- _Brief_: Hunt through the lines below for the string "buttons" and copy each one that has it.

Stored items
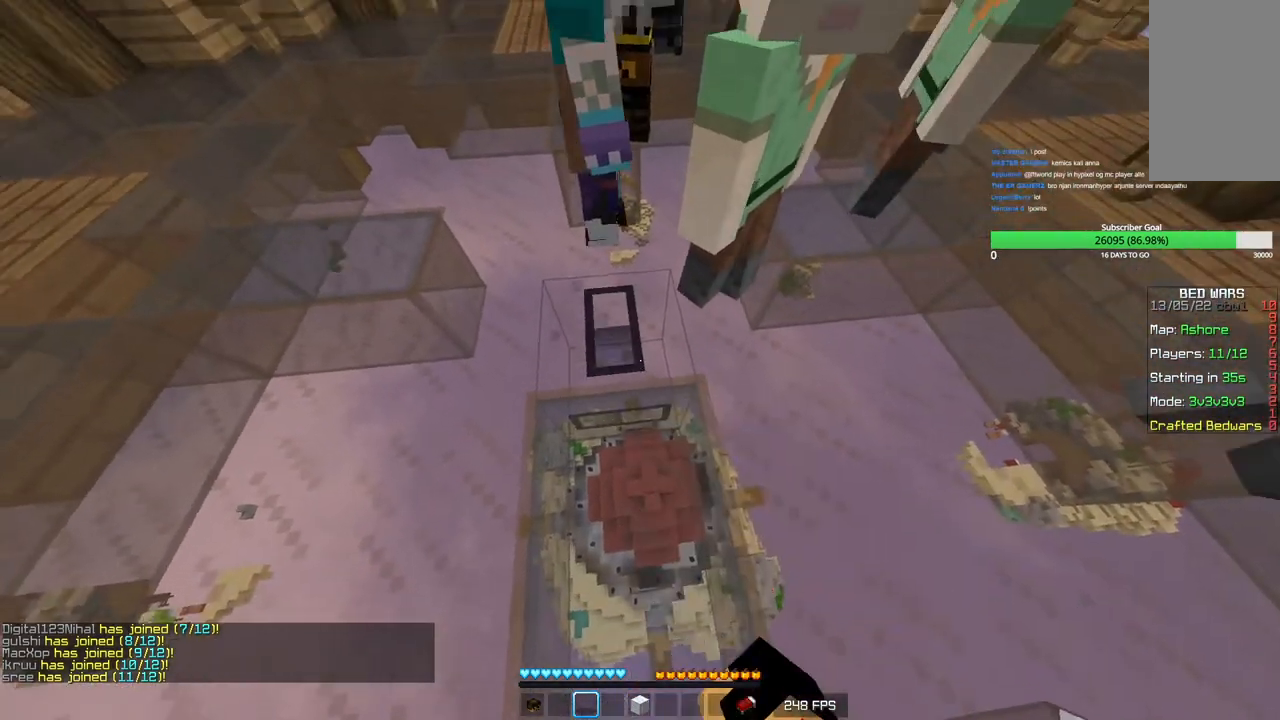
{"keys": ["a", "w"], "mouse": ["left"], "events": [[316, "a", "down"], [366, "w", "down"]]}
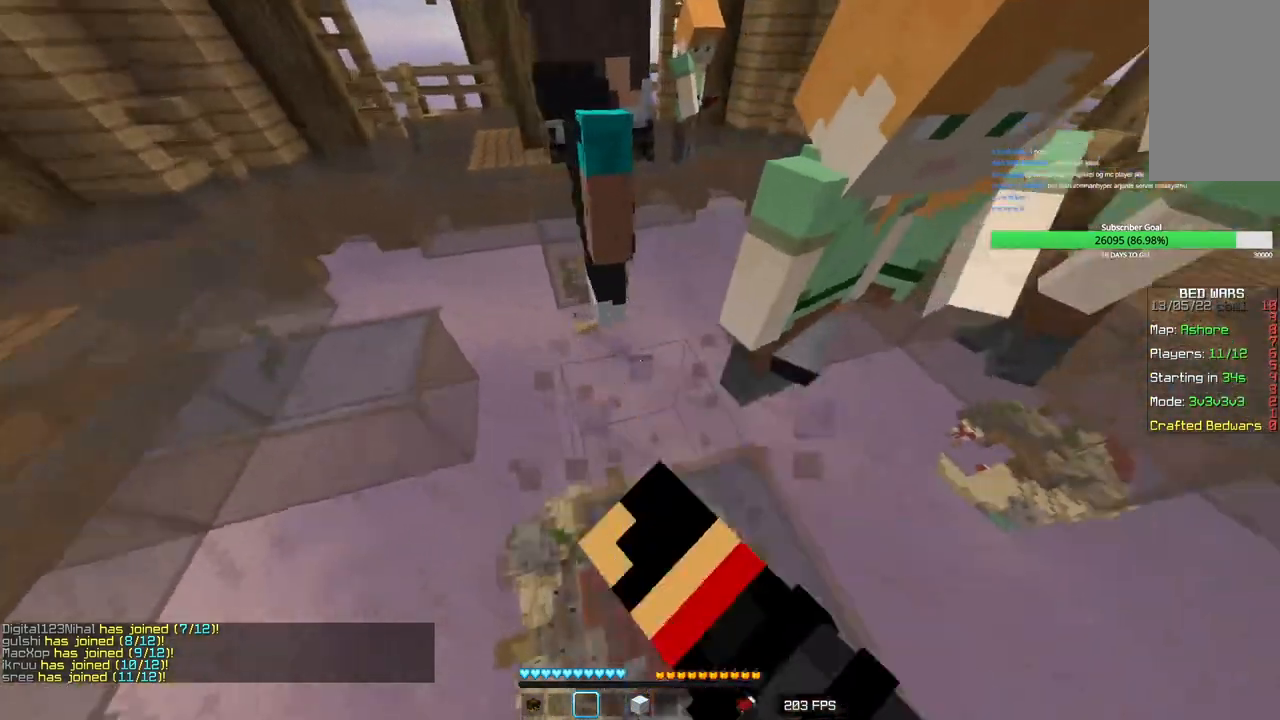
{"keys": [], "mouse": ["left"], "events": [[50, "a", "up"], [83, "w", "up"]]}
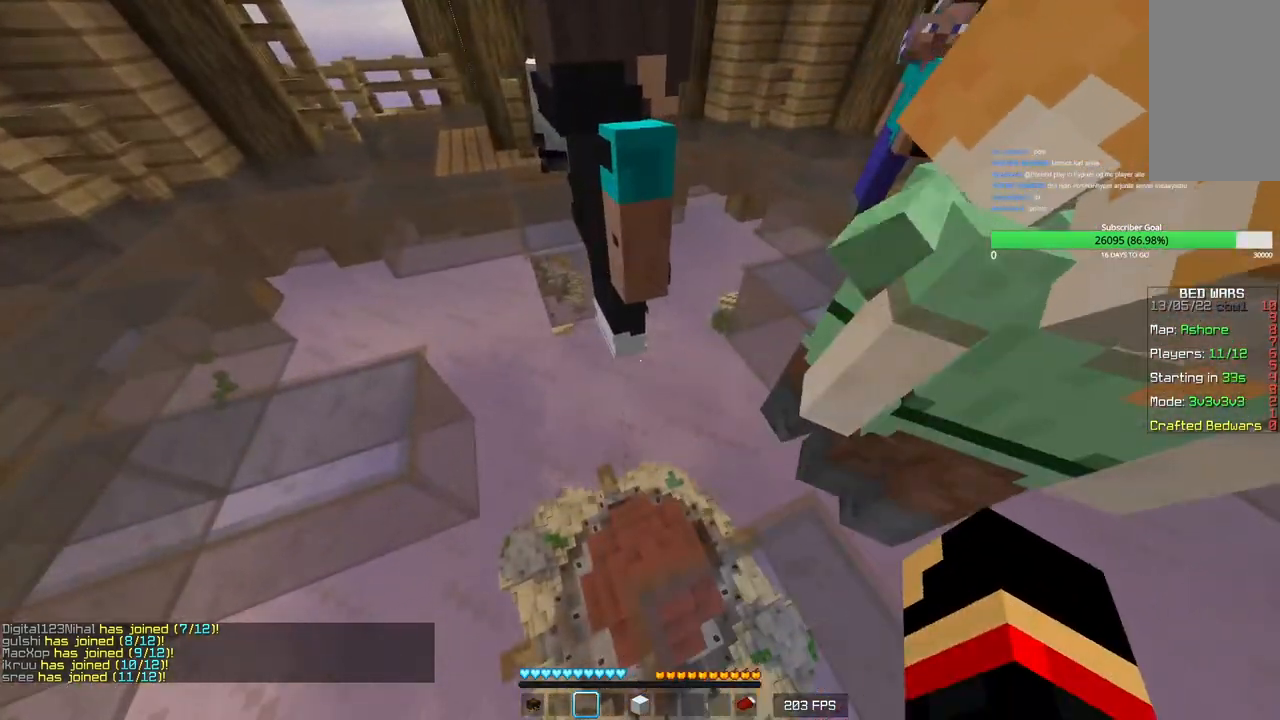
{"keys": [], "mouse": ["left"], "events": []}
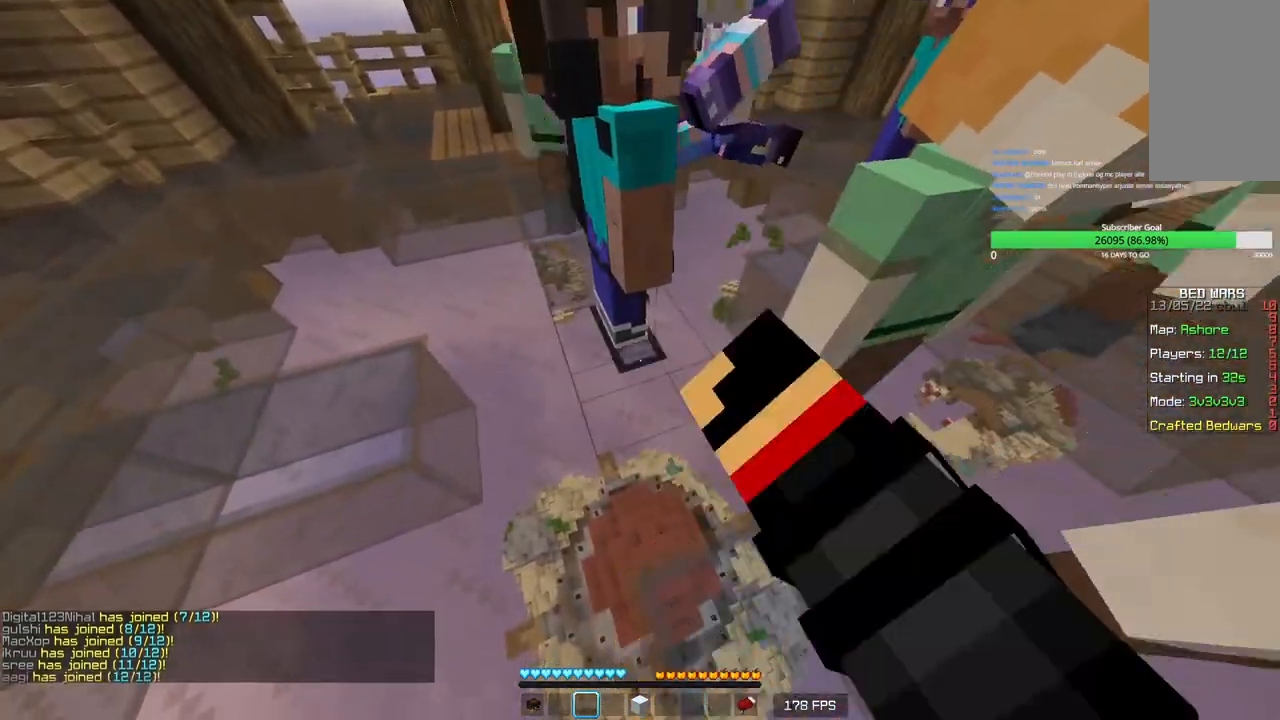
{"keys": [], "mouse": ["left"], "events": []}
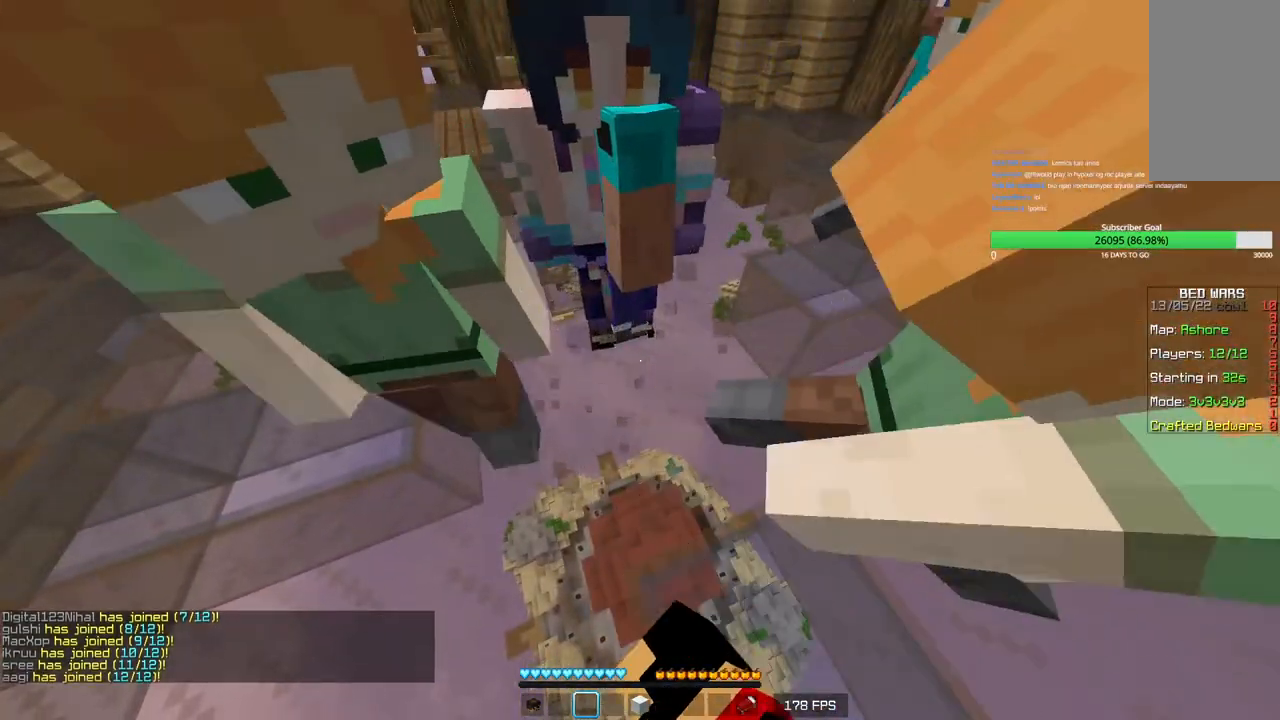
{"keys": [], "mouse": [], "events": [[83, "mouse_left", "up"]]}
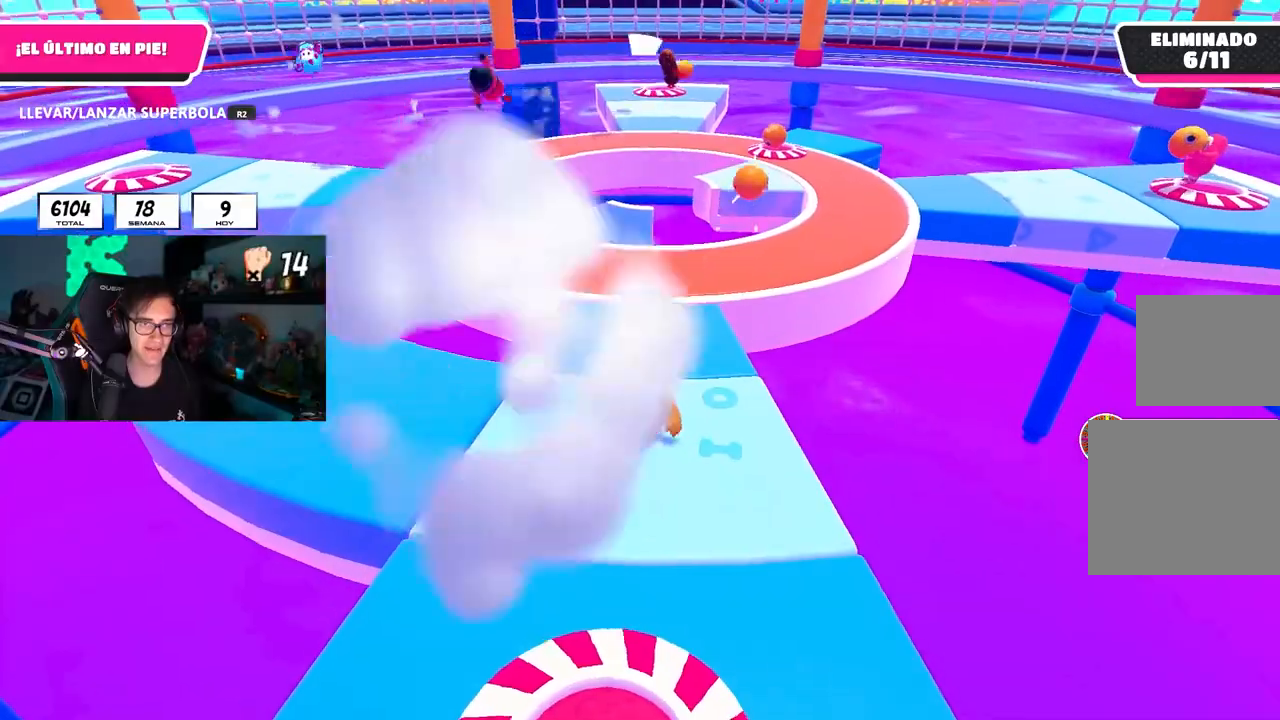
Gameplay with a controller (PlayStation layout); each line is a JSON object with the inputs held at the frame after it. "events" lists button and stick changes between this image and that frame as [ms after this image, input, new state], when the widget could be followed in between.
{"buttons": ["L1", "R1", "R2"], "left_stick": "up-right", "right_stick": "center", "events": [[67, "left_stick", "left"], [83, "R1", "down"], [183, "R2", "down"], [233, "left_stick", "up"], [283, "CROSS", "down"], [417, "CROSS", "up"], [417, "left_stick", "up-right"]]}
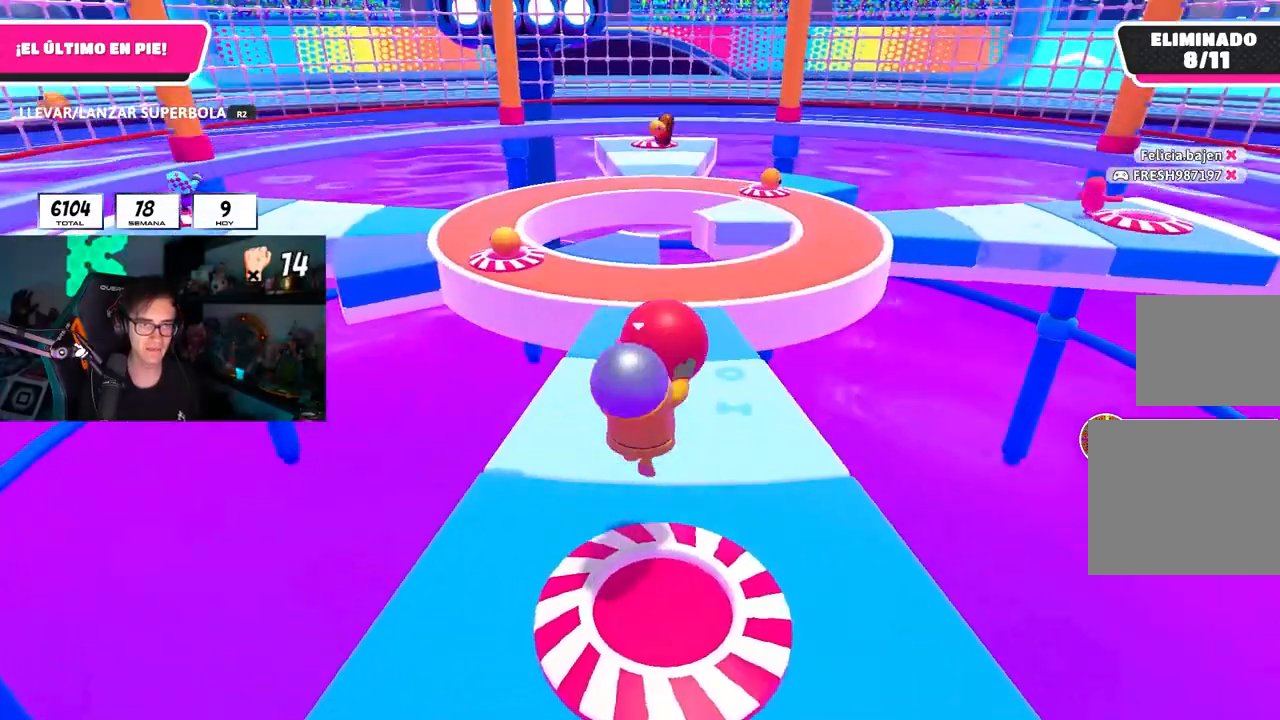
{"buttons": ["L1", "R1", "R2"], "left_stick": "up", "right_stick": "center", "events": [[33, "left_stick", "up"]]}
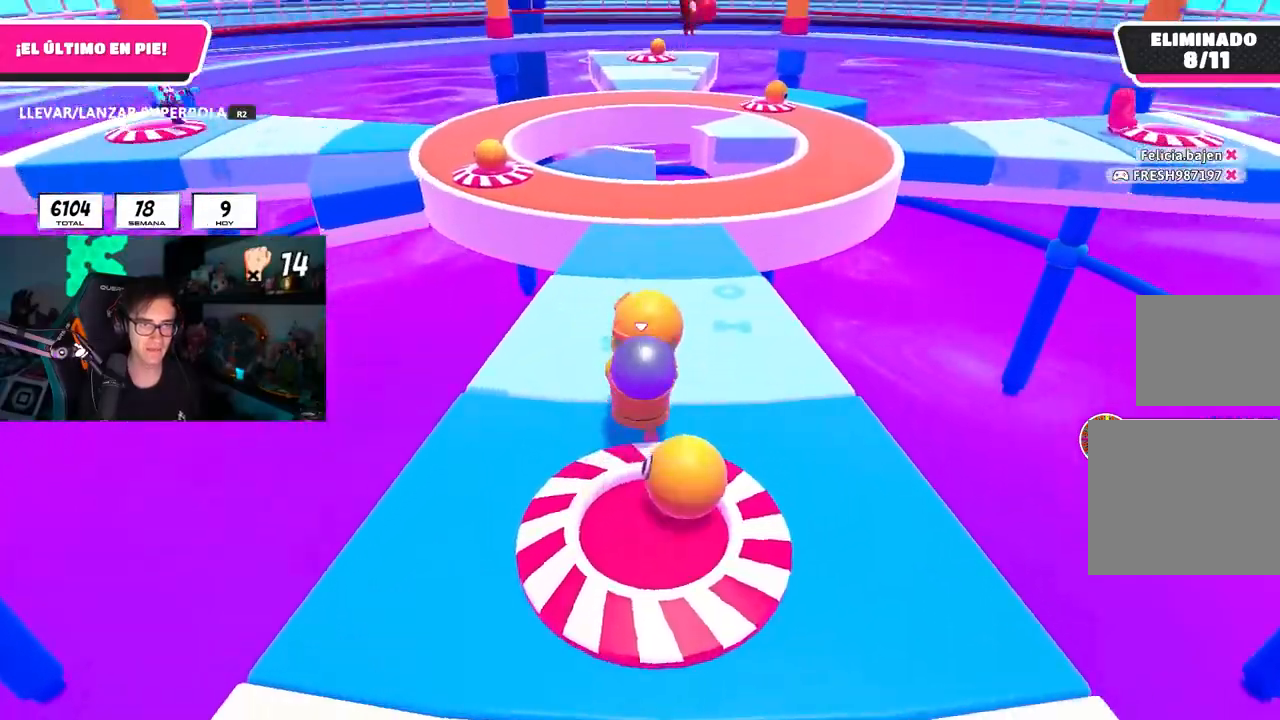
{"buttons": [], "left_stick": "up-right", "right_stick": "center", "events": [[33, "left_stick", "center"], [67, "L1", "up"], [150, "left_stick", "up-right"], [200, "L1", "down"], [350, "CROSS", "down"], [367, "R1", "up"], [367, "R2", "up"], [417, "L1", "up"], [450, "CROSS", "up"]]}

- _Task response_:
{"buttons": ["L1", "R1", "R2"], "left_stick": "up-right", "right_stick": "center", "events": [[67, "left_stick", "left"], [83, "R1", "down"], [183, "R2", "down"], [233, "left_stick", "up"], [283, "CROSS", "down"], [417, "CROSS", "up"], [417, "left_stick", "up-right"]]}
{"buttons": ["L1", "R1", "R2"], "left_stick": "up", "right_stick": "center", "events": [[33, "left_stick", "up"]]}
{"buttons": [], "left_stick": "up-right", "right_stick": "center", "events": [[33, "left_stick", "center"], [67, "L1", "up"], [150, "left_stick", "up-right"], [200, "L1", "down"], [350, "CROSS", "down"], [367, "R1", "up"], [367, "R2", "up"], [417, "L1", "up"], [450, "CROSS", "up"]]}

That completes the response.